Reformation and Mendelssohn and Bach
Anniversaries bump into each other on this Discoveries from the Fleisher Collection, Saturday from 5 to 6 pm on WRTI. It’s year 500 since the beginning of the Reformation, almost to the day, when Martin Luther posted 95 theological and ecclesiastical points he wished to debate with all comers. Nobody dared to take him up on it, but from the door of the Wittenberg Castle Church in 1517 a revolution in religion, humanism, freedom, and language swept across the world. And it was accompanied by music.
The dust was far from settled in 1530 when the “Lutherans,” as they were being called, put together a meticulously reasoned defense of what they believed, and presented it to Charles V, the Holy Roman Emperor. They wrote it in Augsburg, so this Augsburg Confession became a founding document of Lutheranism, and by extension, a pivotal moment for what would become Germany. In 1830, the 300th anniversary of that Confession, celebrations took place throughout Germany, particularly in Augsburg itself.
It was for Lent, though, and Leipzig would not permit extravagant cantatas during this penitential season, so Bach rewrote Cantata No. 80 for the Feast of the Reformation.
Felix Mendelssohn had already begun composing a celebratory symphony for this in 1829. But because of illness and touring, he missed the deadline. He had offered a version of it to Augsburg, but the city turned it down. A Paris orchestra also demurred. Mendelssohn finally completed it and conducted the premiere in 1832, in Berlin.
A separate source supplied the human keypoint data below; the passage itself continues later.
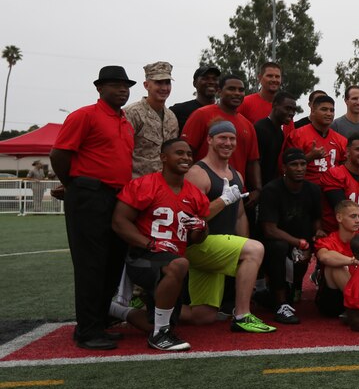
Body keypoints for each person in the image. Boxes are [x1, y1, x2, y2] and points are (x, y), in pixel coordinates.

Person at [50, 65, 136, 350]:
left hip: (116, 197)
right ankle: (87, 331)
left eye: (125, 85)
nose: (122, 89)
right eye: (115, 85)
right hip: (90, 194)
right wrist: (72, 184)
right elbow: (59, 153)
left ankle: (96, 323)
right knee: (91, 265)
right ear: (99, 88)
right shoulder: (84, 115)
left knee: (113, 261)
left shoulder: (124, 120)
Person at [111, 138, 208, 352]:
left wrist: (202, 228)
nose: (186, 158)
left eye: (189, 154)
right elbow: (119, 222)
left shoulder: (195, 195)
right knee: (180, 264)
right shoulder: (144, 184)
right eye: (179, 153)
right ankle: (160, 334)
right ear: (163, 157)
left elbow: (195, 239)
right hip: (143, 256)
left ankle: (116, 311)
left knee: (157, 321)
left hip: (172, 262)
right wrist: (150, 243)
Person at [182, 120, 275, 333]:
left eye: (232, 138)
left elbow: (240, 216)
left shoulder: (237, 174)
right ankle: (242, 315)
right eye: (222, 137)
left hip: (218, 247)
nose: (228, 142)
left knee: (203, 316)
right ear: (210, 140)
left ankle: (142, 309)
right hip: (199, 244)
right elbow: (191, 219)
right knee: (256, 248)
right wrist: (222, 201)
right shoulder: (198, 173)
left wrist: (243, 247)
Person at [259, 147, 323, 324]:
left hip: (302, 239)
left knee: (325, 244)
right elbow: (269, 230)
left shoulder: (313, 190)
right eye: (294, 164)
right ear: (284, 168)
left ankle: (301, 288)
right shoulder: (271, 190)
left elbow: (317, 218)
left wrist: (317, 234)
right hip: (278, 242)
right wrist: (299, 243)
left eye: (303, 164)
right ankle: (281, 304)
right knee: (278, 247)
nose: (300, 168)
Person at [180, 72, 261, 192]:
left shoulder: (248, 125)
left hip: (236, 192)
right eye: (231, 89)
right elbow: (185, 152)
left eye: (241, 90)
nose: (237, 93)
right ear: (219, 91)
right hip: (204, 190)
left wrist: (257, 189)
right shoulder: (201, 115)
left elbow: (252, 161)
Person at [125, 61, 179, 178]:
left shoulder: (171, 118)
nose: (164, 88)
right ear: (146, 85)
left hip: (164, 184)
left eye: (167, 83)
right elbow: (122, 152)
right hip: (137, 184)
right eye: (158, 83)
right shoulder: (132, 113)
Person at [313, 199, 359, 317]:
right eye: (353, 216)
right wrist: (355, 261)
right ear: (339, 218)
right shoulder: (327, 241)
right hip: (333, 301)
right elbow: (325, 257)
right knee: (334, 266)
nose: (357, 221)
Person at [284, 94, 348, 183]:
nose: (329, 113)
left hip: (333, 188)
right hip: (305, 188)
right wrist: (310, 156)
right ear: (313, 111)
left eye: (332, 110)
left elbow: (346, 169)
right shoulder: (297, 135)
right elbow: (288, 166)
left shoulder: (341, 140)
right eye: (324, 109)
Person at [254, 91, 297, 186]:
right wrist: (257, 188)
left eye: (294, 110)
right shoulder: (260, 129)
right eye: (287, 108)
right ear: (275, 105)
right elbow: (254, 162)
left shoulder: (280, 133)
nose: (291, 113)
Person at [169, 65, 219, 133]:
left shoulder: (224, 112)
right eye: (205, 78)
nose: (211, 82)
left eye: (215, 79)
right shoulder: (178, 111)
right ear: (194, 83)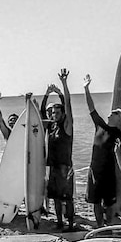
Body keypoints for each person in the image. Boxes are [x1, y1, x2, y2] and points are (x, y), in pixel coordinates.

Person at [83, 74, 121, 227]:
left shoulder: (119, 135)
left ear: (119, 119)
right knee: (95, 202)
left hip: (108, 173)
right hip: (94, 170)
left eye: (116, 113)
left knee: (108, 202)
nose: (112, 112)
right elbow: (91, 108)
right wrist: (86, 88)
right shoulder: (100, 125)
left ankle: (108, 225)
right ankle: (99, 226)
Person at [41, 69, 75, 231]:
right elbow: (41, 113)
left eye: (57, 112)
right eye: (52, 112)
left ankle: (70, 224)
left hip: (65, 168)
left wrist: (64, 85)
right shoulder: (52, 125)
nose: (54, 114)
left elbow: (68, 105)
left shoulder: (67, 126)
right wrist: (46, 95)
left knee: (67, 199)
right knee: (54, 197)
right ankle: (60, 222)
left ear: (63, 113)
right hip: (53, 167)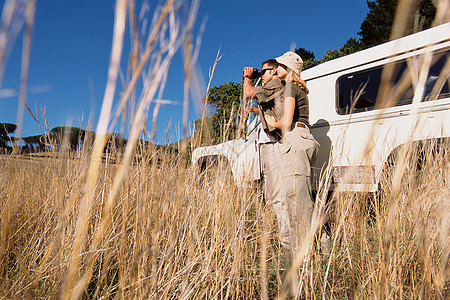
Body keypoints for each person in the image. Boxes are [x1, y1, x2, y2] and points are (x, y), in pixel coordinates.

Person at [264, 51, 320, 257]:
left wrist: (272, 124)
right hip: (304, 138)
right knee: (303, 195)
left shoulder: (289, 87)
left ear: (288, 69)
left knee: (295, 197)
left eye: (278, 66)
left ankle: (302, 252)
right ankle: (314, 243)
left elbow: (286, 122)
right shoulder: (298, 89)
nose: (274, 69)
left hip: (295, 139)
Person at [243, 59, 291, 248]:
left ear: (274, 72)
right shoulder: (272, 87)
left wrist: (248, 77)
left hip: (272, 144)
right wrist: (256, 110)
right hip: (267, 144)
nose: (261, 75)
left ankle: (287, 241)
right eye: (260, 72)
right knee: (272, 192)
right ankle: (284, 235)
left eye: (264, 71)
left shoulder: (275, 83)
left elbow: (249, 93)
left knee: (276, 193)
He placed into the symphony’s beginning what is known as the “Dresden Amen,” a bit of liturgical music known well in both Catholic and Lutheran churches. Wagner would later quote it in Parsifal and elsewhere. But Mendelssohn put the big statement of the Reformation—its national anthem, you might say—in the last movement. Martin Luther’s music for his own versification of Psalm 46, “A Mighty Fortress Is Our God” (Ein feste Burg ist unser Gott) receives a grand treatment from Mendelssohn. He later didn’t care for the youthful work, but after his death this second symphony of his was discovered and listed as No. 5.
The 80th in the catalog of cantatas by Johann Sebastian Bach uses the same Luther tune, but it took a while to reach the form we now know. This “Ein’ feste Burg” Cantata was used in Leipzig, where Bach lived from 1723 until his death in 1750. But he actually wrote much of the music when he was in Weimar, mostly from 1708 until 1717. It was for Lent, though, and Leipzig would not permit extravagant cantatas during this penitential season, so Bach rewrote it for the Feast of the Reformation on October 31st, and revised it again, sometime in the late 1720s and early ’30s.
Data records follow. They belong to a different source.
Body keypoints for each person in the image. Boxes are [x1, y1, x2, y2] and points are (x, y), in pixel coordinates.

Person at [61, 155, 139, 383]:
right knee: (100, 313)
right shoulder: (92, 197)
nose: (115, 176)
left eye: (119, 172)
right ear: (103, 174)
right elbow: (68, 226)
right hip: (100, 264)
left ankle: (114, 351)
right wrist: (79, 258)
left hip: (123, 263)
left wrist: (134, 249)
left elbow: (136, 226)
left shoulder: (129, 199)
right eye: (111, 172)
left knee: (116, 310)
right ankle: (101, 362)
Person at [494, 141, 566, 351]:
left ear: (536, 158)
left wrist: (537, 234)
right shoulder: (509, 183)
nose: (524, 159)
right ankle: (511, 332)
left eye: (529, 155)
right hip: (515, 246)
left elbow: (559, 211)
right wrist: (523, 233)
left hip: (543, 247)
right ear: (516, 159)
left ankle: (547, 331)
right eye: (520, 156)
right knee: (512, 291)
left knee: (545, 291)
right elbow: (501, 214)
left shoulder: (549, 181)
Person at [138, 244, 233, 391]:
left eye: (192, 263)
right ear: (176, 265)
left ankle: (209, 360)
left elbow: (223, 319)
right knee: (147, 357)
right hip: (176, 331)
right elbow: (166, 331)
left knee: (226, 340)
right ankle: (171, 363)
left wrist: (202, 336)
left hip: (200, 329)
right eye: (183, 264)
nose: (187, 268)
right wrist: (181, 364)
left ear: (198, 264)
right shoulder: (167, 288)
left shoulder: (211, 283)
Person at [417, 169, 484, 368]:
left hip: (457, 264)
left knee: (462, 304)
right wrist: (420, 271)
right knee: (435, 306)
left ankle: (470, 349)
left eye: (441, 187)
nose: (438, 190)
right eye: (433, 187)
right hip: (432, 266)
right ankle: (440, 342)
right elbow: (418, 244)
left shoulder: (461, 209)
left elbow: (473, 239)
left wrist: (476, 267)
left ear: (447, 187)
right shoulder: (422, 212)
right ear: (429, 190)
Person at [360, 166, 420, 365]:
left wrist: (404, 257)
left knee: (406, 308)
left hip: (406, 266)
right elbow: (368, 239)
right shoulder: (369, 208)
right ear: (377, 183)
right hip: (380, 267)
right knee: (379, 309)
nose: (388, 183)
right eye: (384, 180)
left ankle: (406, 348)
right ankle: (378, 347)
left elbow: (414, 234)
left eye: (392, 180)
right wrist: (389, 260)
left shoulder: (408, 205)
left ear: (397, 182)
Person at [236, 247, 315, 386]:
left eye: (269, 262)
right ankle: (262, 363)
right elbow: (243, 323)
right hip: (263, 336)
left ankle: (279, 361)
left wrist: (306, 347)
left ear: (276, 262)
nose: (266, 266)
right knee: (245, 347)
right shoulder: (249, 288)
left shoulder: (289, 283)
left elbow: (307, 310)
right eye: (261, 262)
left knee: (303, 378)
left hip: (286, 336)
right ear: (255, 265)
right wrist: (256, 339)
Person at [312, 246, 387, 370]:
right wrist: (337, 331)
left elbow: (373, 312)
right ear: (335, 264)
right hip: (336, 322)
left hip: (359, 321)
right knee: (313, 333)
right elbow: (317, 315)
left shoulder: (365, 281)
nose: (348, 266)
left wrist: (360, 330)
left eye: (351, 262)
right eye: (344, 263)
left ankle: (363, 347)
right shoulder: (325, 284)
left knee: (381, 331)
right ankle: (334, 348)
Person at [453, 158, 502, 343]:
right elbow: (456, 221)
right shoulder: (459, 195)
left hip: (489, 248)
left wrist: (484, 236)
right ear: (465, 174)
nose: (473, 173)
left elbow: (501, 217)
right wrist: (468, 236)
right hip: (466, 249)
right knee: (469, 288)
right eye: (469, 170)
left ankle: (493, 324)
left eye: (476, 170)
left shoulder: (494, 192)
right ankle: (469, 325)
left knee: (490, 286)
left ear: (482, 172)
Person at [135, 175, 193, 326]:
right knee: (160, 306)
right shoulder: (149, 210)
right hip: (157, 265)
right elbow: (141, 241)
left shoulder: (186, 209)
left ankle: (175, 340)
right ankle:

What a work this is. Many of the Bach cantatas are intimate and jewel-like, but this is a huge outpouring of jubilant praise and musical explosion. The expansive opening choral fantasia is one of the most elaborate motets ever written. This is the Bach that astounds us just he did Felix Mendelssohn, when the 20 year old revived Bach’s St. Matthew Passion for its 100th anniversary—in 1829, the same year he began composing the Reformation Symphony.